### Texto para revisar
Atreverse a imaginar y aprender

La voz que sí soy

La voz que sí soy

Hay días en los que mi mente parece una sala llena de voces opinando sobre mí. Voces que dicen cómo debería ser, lo que debería hacer, lo que supuestamente está bien o está mal. Por mucho tiempo les creí todas, como si cada pensamiento fuera verdad. Pero la mayoría no lo era. Eran ecos, memorias, expectativas heredadas, cansancio acumulado. No era yo.

Entender esto cambió mi vida: no todo lo que pienso soy yo. Hay pensamientos que son sólo reflejos. Hay pensamientos que vienen del miedo. Hay pensamientos que no nacen de la verdad, sino de la costumbre de exigirnos demasiado. Y ahí empieza la regulación del diálogo interno: no en silenciar la mente, sino en discernir.

El discernimiento es un superpoder que nadie nos enseña. Se trata de aprender a distinguir cuál pensamiento viene desde mi esencia… y cuál viene desde mi herida. Para eso, más que pausar o nombrar, he encontrado herramientas que realmente me cambian por dentro:

  1. Cambiar el escenario interno:
    A veces la mente se enreda porque la imaginamos como un lugar cerrado. Yo empecé a imaginarla como un cuarto con ventanas. Cuando aparece un pensamiento autolimitante, no lo confronto… lo acerco a la luz. ¿Qué pasa cuando un pensamiento recibe luz? Se vuelve más honesto. Se achica. Se revela. La luz le quita poder.

### Datos del ejercicio
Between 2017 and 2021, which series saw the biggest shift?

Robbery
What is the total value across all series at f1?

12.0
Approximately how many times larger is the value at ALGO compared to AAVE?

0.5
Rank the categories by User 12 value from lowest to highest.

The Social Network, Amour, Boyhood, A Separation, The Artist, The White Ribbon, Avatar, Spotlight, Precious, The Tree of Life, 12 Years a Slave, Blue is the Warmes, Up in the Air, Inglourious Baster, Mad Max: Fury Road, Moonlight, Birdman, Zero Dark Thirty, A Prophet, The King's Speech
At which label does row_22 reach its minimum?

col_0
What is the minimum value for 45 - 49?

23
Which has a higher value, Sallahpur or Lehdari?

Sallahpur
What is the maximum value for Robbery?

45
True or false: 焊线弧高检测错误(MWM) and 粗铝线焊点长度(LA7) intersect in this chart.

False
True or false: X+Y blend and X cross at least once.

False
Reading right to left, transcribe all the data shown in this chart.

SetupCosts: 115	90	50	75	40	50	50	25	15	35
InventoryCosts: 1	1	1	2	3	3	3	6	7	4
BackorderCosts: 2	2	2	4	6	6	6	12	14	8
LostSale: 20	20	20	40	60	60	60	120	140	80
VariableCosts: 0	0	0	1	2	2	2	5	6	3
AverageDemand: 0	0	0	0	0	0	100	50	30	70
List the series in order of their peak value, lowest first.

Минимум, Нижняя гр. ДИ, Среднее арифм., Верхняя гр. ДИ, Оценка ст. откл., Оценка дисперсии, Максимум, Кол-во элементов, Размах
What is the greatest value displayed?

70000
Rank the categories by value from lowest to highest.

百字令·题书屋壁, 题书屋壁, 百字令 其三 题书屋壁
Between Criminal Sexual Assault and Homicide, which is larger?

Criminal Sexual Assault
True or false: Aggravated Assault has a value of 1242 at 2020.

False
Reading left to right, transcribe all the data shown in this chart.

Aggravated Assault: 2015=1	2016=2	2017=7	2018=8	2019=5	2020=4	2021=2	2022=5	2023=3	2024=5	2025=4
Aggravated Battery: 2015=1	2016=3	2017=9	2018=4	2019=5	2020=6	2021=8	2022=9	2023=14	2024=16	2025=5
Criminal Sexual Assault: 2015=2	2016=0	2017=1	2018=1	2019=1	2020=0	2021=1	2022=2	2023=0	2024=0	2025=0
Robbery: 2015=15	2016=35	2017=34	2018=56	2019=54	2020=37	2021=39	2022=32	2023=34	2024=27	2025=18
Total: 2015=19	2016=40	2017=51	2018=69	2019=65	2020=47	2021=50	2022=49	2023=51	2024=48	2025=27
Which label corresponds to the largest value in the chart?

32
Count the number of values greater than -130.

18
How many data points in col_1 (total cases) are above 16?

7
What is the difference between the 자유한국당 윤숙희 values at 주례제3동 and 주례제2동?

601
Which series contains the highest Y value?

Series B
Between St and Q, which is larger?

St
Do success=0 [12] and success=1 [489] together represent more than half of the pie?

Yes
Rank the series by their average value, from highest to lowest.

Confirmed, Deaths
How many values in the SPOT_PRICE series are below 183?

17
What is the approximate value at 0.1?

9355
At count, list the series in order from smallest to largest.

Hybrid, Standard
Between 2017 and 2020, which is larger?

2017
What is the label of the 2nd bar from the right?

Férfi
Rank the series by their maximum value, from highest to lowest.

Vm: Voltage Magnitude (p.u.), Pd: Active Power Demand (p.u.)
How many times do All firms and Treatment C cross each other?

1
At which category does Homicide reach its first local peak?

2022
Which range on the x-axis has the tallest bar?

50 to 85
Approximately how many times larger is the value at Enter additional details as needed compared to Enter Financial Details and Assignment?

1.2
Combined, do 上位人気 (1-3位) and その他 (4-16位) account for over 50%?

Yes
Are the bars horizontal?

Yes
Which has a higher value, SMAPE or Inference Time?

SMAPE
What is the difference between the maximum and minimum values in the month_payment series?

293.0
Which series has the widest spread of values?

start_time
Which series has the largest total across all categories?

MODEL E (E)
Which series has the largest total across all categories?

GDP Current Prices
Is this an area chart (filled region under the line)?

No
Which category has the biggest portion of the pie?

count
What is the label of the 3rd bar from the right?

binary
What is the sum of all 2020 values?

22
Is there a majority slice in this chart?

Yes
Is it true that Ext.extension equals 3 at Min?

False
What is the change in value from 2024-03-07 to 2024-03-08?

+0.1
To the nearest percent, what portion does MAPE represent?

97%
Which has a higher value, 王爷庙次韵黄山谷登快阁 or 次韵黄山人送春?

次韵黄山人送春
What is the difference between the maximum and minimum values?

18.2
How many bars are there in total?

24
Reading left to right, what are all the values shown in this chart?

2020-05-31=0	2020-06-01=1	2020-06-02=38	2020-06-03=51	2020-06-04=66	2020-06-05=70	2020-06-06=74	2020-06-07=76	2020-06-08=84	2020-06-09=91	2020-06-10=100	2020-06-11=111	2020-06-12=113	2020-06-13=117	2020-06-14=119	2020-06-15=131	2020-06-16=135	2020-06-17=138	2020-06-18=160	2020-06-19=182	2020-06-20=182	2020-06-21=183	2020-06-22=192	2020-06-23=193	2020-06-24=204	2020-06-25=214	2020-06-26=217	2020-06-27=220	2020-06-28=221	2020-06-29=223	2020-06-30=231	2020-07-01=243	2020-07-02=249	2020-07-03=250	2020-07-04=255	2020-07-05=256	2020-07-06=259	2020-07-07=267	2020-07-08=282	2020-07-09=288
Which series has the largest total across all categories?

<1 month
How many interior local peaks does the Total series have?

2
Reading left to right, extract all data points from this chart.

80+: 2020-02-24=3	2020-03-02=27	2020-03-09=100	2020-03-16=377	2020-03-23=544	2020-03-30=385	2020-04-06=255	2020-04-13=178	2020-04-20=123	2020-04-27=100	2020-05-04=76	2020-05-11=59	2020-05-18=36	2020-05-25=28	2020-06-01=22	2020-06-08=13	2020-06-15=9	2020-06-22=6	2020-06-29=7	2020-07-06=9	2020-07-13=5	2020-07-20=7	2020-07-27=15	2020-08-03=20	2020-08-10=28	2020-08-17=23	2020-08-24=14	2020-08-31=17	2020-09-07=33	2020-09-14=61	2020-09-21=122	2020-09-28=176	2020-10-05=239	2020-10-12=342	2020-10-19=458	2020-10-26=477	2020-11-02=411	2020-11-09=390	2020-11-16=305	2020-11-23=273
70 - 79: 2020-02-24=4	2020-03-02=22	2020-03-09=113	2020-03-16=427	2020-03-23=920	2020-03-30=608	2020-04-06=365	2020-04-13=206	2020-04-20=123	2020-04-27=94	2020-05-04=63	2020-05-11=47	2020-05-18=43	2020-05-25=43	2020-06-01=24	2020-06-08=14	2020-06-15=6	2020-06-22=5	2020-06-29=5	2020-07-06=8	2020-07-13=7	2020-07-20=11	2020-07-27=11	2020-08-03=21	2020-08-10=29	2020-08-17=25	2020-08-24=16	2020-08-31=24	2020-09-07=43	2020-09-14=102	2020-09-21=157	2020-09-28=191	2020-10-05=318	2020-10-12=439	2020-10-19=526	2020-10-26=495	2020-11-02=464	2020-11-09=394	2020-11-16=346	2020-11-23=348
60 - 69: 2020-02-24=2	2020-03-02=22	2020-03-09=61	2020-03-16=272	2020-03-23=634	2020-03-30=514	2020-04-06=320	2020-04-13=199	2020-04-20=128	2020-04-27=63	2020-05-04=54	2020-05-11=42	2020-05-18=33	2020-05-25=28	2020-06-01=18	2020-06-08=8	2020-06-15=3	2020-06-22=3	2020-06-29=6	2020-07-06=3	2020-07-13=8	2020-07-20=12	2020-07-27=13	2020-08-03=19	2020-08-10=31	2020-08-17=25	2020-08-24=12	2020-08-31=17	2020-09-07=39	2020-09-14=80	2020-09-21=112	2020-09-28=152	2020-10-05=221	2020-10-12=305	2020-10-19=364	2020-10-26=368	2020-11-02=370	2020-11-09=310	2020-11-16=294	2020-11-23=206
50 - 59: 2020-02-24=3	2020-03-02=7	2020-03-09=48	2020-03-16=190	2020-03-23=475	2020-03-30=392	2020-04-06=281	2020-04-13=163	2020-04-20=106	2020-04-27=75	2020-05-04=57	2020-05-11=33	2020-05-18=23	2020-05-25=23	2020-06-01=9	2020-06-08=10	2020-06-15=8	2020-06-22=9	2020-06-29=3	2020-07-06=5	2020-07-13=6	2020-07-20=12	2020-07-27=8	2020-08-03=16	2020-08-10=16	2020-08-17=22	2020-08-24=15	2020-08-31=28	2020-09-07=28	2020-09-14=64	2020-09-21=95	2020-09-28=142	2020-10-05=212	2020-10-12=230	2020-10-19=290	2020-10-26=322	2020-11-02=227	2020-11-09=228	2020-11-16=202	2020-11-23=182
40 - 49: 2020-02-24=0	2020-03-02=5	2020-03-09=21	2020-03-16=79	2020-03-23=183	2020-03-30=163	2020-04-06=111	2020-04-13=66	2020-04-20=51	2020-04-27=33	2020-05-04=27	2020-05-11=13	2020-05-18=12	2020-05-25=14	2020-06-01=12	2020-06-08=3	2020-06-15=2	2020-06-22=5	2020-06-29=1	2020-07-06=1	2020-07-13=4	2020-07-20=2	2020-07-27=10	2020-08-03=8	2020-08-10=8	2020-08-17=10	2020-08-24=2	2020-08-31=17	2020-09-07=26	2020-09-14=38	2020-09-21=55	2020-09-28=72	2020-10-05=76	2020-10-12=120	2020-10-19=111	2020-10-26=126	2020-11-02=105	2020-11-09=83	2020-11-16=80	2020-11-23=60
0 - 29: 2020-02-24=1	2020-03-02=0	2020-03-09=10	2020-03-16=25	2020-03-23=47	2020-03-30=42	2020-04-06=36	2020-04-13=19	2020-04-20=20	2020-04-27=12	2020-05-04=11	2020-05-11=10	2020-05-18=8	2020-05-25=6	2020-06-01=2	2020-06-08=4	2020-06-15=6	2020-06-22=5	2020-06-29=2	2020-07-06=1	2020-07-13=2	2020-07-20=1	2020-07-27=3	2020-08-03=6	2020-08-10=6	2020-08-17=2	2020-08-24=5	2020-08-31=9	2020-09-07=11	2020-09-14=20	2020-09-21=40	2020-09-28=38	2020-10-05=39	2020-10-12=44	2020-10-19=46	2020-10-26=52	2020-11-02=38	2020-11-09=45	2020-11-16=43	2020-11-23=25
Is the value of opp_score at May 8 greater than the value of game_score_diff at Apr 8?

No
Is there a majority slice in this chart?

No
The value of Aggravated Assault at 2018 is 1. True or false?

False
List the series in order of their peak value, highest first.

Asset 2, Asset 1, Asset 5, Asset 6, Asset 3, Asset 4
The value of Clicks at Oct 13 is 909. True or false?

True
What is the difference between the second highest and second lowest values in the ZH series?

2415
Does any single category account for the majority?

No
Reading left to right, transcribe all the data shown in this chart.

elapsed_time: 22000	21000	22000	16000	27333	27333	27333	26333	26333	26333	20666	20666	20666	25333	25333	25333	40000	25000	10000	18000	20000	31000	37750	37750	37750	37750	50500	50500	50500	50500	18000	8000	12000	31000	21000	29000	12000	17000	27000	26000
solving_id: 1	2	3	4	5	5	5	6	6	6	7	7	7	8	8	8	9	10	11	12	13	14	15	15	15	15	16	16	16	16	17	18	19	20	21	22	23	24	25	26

### Lista de actividades
- 1) ¿Puedes transcribir el fragmento del texto que va desde "Atreverse a imaginar" hasta "acumulado. No era yo.", ambos incluidos?
- 2) ¿Concuerdan con el texto estas afirmaciones? Responde sí o no a cada una y cita las palabras del texto que lo deciden.
(a) Durante mucho tiempo, quien narra creyó todas las voces de su mente.
(b) La regulación del diálogo interno consiste en silenciar la mente.
(c) Cuando aparece un pensamiento autolimitante, quien narra lo confronta.

### Resultados
- 1)
Atreverse a imaginar y aprender

La voz que sí soy

La voz que sí soy

Hay días en los que mi mente parece una sala llena de voces opinando sobre mí. Voces que dicen cómo debería ser, lo que debería hacer, lo que supuestamente está bien o está mal. Por mucho tiempo les creí todas, como si cada pensamiento fuera verdad. Pero la mayoría no lo era. Eran ecos, memorias, expectativas heredadas, cansancio acumulado. No era yo.

- 2)
(a) Sí: "Por mucho tiempo les creí todas, como si cada pensamiento fuera verdad."
(b) No: "no en silenciar la mente, sino en discernir."
(c) No: "no lo confronto… lo acerco a la luz."